**WHAT YOU WILL DO:** Every line of the material below that contains the string "Pods" must appear in the answer.

[EXERCISE MATERIAL]

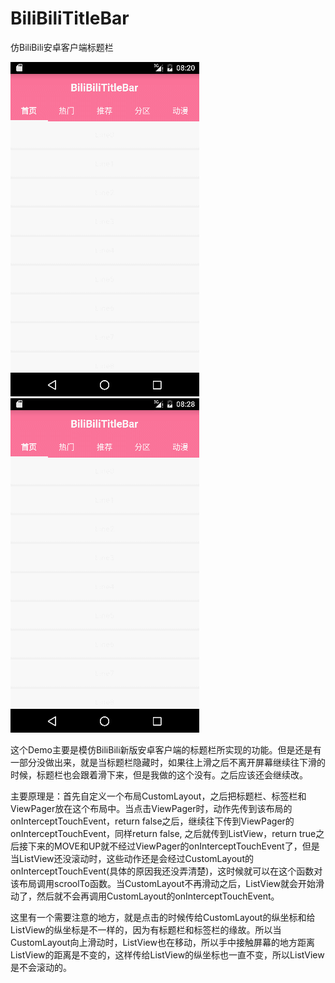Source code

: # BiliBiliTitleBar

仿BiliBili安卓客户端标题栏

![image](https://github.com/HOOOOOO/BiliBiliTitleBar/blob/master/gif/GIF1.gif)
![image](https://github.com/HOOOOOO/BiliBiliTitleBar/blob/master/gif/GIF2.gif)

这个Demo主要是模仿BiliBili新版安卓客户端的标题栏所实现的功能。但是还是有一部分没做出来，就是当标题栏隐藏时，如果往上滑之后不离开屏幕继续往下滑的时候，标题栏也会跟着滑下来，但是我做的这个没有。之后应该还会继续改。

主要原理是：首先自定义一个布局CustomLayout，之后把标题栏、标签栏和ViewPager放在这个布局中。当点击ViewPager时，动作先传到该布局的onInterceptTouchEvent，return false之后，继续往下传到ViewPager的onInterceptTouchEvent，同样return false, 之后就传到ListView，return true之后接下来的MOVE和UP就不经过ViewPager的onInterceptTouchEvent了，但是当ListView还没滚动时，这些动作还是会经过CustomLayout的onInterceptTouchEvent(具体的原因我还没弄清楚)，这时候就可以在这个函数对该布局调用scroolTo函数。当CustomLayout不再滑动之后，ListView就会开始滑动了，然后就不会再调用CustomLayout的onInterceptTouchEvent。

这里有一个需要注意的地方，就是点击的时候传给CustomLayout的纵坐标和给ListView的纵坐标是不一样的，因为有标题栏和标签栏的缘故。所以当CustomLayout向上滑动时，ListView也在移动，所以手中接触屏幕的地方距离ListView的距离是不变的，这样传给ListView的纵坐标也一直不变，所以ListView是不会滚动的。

[/EXERCISE MATERIAL]
[EXERCISE MATERIAL]

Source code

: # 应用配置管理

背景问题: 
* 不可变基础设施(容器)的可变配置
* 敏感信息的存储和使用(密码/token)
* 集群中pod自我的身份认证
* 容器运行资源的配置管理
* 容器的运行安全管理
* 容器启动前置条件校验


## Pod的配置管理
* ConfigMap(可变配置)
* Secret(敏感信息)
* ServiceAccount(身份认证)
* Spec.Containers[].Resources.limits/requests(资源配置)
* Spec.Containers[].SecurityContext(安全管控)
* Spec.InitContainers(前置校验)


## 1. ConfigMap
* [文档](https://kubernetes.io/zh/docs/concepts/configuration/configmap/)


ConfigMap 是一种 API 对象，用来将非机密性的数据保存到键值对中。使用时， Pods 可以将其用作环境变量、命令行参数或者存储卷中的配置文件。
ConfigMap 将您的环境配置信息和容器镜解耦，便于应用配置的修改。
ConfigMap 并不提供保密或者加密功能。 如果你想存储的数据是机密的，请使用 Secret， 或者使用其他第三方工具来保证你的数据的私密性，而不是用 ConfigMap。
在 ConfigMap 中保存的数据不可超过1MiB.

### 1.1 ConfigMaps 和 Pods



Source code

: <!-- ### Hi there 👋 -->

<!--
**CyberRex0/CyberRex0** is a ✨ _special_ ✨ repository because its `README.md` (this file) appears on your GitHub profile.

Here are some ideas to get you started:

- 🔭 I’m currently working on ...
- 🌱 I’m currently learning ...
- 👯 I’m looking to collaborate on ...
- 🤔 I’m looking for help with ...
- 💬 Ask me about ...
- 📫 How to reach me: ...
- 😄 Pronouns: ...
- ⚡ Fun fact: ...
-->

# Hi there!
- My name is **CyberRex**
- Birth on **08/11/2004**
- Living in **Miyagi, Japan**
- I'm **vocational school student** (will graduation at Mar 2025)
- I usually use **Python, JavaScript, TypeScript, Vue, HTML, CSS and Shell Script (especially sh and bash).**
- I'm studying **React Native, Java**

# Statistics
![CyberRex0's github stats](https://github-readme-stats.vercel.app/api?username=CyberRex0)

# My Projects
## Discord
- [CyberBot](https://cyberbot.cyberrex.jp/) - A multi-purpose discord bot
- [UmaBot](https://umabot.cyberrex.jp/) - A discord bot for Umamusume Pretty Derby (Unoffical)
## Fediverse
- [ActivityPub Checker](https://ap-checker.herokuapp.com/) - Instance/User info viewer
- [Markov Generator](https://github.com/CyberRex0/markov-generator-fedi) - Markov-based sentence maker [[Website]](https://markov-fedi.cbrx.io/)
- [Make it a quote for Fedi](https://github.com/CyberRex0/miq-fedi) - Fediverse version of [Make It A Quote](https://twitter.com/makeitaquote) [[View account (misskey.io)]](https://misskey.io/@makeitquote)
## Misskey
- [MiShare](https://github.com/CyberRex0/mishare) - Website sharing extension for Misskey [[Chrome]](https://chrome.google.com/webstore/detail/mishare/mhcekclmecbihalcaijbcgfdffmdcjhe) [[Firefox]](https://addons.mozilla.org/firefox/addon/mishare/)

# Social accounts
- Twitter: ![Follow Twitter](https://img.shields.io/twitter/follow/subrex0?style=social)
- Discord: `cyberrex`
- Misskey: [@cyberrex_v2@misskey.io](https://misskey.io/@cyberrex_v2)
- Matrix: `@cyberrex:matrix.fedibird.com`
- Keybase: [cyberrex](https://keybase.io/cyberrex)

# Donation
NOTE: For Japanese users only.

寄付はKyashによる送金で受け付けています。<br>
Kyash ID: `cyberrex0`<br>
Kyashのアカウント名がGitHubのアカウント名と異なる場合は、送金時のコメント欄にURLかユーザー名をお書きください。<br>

[/EXERCISE MATERIAL]
[EXERCISE MATERIAL]

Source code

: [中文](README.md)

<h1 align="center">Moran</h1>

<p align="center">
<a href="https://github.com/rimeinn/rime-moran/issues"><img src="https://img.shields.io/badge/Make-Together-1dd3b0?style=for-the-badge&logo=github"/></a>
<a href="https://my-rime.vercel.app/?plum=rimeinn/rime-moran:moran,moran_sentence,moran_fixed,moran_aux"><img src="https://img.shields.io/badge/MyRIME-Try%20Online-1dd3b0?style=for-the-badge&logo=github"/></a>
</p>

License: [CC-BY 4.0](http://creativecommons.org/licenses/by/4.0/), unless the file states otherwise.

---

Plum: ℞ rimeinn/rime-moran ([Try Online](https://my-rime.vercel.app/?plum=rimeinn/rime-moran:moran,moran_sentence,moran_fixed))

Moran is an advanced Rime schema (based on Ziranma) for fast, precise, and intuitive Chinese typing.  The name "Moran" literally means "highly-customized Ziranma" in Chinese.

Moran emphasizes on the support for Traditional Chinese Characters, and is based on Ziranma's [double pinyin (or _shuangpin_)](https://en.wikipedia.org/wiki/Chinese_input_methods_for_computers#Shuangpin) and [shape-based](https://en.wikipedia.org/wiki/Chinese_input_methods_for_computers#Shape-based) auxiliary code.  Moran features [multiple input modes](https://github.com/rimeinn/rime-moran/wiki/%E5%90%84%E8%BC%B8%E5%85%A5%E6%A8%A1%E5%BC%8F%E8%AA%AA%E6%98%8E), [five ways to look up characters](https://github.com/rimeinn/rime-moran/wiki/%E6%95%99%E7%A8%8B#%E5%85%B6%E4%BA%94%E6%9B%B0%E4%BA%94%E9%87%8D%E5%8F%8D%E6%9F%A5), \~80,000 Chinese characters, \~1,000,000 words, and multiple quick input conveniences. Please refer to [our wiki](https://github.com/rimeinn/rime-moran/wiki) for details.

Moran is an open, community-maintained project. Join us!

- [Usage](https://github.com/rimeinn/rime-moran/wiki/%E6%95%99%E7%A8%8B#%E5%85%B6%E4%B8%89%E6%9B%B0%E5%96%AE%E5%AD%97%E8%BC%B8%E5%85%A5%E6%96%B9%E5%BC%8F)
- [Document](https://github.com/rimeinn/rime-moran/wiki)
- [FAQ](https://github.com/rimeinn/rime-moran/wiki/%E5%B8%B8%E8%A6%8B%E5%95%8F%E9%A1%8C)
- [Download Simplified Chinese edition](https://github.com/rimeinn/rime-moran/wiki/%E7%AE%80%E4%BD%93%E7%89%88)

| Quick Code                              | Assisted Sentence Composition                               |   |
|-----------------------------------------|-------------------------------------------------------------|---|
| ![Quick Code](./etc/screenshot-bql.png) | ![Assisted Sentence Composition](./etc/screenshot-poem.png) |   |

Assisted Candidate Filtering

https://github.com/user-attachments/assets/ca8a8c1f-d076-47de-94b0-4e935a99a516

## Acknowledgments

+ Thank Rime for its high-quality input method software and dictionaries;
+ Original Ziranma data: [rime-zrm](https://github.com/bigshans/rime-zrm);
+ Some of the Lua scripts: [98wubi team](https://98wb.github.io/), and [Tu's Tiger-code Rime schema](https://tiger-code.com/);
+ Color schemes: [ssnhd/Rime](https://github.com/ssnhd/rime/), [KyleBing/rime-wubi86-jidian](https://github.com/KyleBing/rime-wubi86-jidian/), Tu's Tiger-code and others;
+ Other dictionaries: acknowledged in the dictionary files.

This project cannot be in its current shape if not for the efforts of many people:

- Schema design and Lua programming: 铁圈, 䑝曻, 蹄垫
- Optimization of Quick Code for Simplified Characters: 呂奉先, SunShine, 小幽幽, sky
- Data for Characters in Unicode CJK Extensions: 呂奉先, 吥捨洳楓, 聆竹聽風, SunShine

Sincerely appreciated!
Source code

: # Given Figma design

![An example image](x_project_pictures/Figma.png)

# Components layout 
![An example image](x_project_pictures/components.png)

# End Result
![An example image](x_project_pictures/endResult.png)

[/EXERCISE MATERIAL]

**RESULT:**
ConfigMap 是一种 API 对象，用来将非机密性的数据保存到键值对中。使用时， Pods 可以将其用作环境变量、命令行参数或者存储卷中的配置文件。
### 1.1 ConfigMaps 和 Pods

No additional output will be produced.